Even half a year ago, few thought either Trump or Sanders had the ground game and popular appeal to bring enough supporters into the system. Strong Trump showings in the first two contests would give him multiple paths to the GOP nomination, especially heading into a spate of primaries in states, mostly in the Southeast, where polls show Trump well ahead.

For Sanders, who was thought to be little more than a protest candidate when he entered the race, a win in the caucuses — coupled with the expected New Hampshire victory — will not automatically vault him to front-runner status over former Secretary of State, former New York Senator and formidable politician Hillary Clinton. But Sanders’ campaign, which has impressed poll-watchers with its ability to raise a sizable war chest from small donors, hopes that convincing showings in the first two contests will give it the money and momentum to expand operations in a host of primary states originally thought to be Clinton strongholds.

For Republicans less enamored of Trump, the question of who emerges as his chief rival remains an open one. Just weeks ago, it appeared Texas Sen.Ted Cruz was all but a lock to take Iowa. But then Trump — who pumped up his own political profile by doubting the authenticity of Barack Obama’s birth certificate — started questioning whether the Canadian-born Cruz was eligible to be president, and Cruz stumbled in last week’s Trump-less GOP debate. Now Cruz, whose hard-right politics and evangelical bona fides, were once thought a good match for Iowa Republicans finds himself looking over his shoulder instead of reaching for the stars.

That opens the door for the so-called establishment Republicans, practiced politicians with closer ties to the party’s power elite — men like former Florida Gov. Jeb Bush, Florida Sen. Marco Rubio, New Jersey Gov. Chris Christie and Ohio Gov. John Kasich — to assume the mantle of “Trump killer.” Of those candidates, only Rubio polls well in Iowa, and the conservative son of Cuban immigrants hopes that a big finish there will convince the Republican establishment (and the establishment money) to coalesce around him before the New Hampshire vote, where the three other insiders are also betting on coming in as the place horse to keep them in the running.

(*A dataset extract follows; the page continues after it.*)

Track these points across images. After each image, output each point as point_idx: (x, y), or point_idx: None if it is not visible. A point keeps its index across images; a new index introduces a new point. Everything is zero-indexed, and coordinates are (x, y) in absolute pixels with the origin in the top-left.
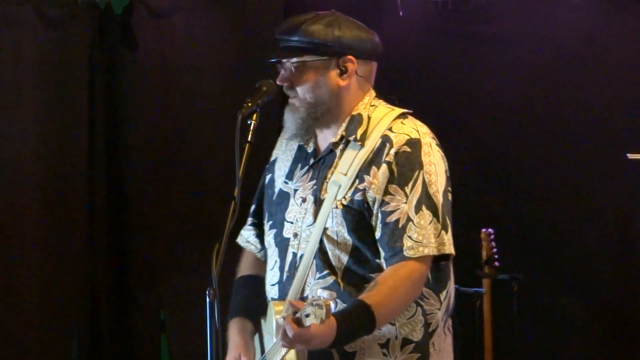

But to only handicap the horse race is to neglect the track on which the hopefuls run. Interviews with Iowa and New Hampshire residents almost inevitably ask the "Who will you vote for" question, but when the voters explain why, the answers this year have less to do with any particular campaign plank or policy proposal — or, honestly, less to do with the candidates — and more to do with the lives of the citizens themselves.

Republican voters see a country somehow different from what they imagine it once was or should be — they are tired of “political correctness” and fearful of attacks they believe are fueled from abroad. Democratic voters see an economy benefiting a rich few and a political system biased toward Wall Street and big business. But, though members of the two parties might express it in very different ways, all seem to say that the American story, increasingly, is not about them.

The outsider candidates are distinct in how they tap this narrative, but their campaigns seem to make supporters feel they are part of something. That something might be an issue-free or “post-policy” election for Republicans, or it might be “Democratic Socialism” for Sanders Democrats. Both narratives cause extensive handwringing among the punditocracy, but they draw in voters.

The structure of the Iowa caucuses often makes the final outcome difficult to predict, but the route to that result is already much clearer. In the end, this election cycle could still crown more traditional, establishment nominees, but if that candidate wants to punch a ticket to the White House, he or she will likely have to lay new track — if the voters, the original engine of democracy, have anything to say about it.